- DOCUMENTO DE ORIGEM:
----

Data: 28/Novembro/2013

Assunto: Caducidade da autorização temporária de residência
Fuga a impostos
Exercício de poderes discricionários
Erro manifesto ou total desrazoabilidade no exercício de poderes discricionários
Princípio da proporcionalidade

SUMÁRIO
     - O fim que a lei de fixação de residência visou ao conferir à Administração poderes discricionários de autorizar (ou não) a residência na RAEM era incentivar a captação de investimentos de reconhecida relevância económica e a fixação de recursos humanos de elevada qualidade.

----

- OS DADOS:

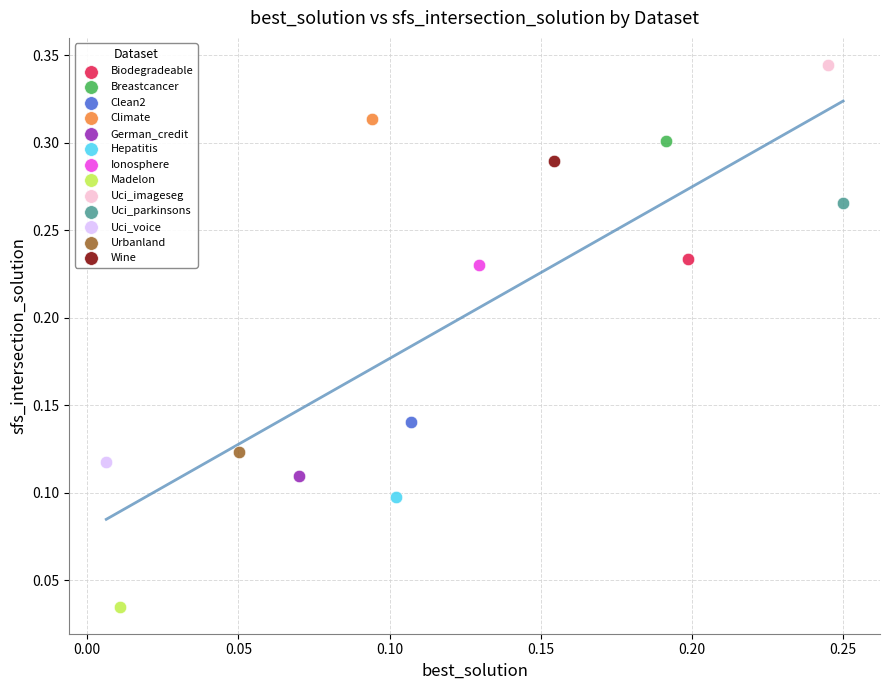

What are all the series names shown in the legend?

Biodegradeable, Breastcancer, Clean2, Climate, German_credit, Hepatitis, Ionosphere, Madelon, Uci_imageseg, Uci_parkinsons, Uci_voice, Urbanland, Wine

----

- TAREFA 1:
Segundo o documento de origem, que poderes a lei de fixação de residência conferiu à Administração?
- TAREFA 2:
Liste todos os temas indicados no campo "Assunto" do documento de origem.
- TAREFA 3:
Transcreva do documento de origem o trecho que vai de "Assunto: Caducidade da" até "de elevada qualidade.", inclusive.

- RESPOSTA FINAL 1:
Poderes discricionários de autorizar (ou não) a residência na RAEM.

- RESPOSTA FINAL 2:
- Caducidade da autorização temporária de residência
- Fuga a impostos
- Exercício de poderes discricionários
- Erro manifesto ou total desrazoabilidade no exercício de poderes discricionários
- Princípio da proporcionalidade

- RESPOSTA FINAL 3:
Assunto: Caducidade da autorização temporária de residência
Fuga a impostos
Exercício de poderes discricionários
Erro manifesto ou total desrazoabilidade no exercício de poderes discricionários
Princípio da proporcionalidade

SUMÁRIO
     - O fim que a lei de fixação de residência visou ao conferir à Administração poderes discricionários de autorizar (ou não) a residência na RAEM era incentivar a captação de investimentos de reconhecida relevância económica e a fixação de recursos humanos de elevada qualidade.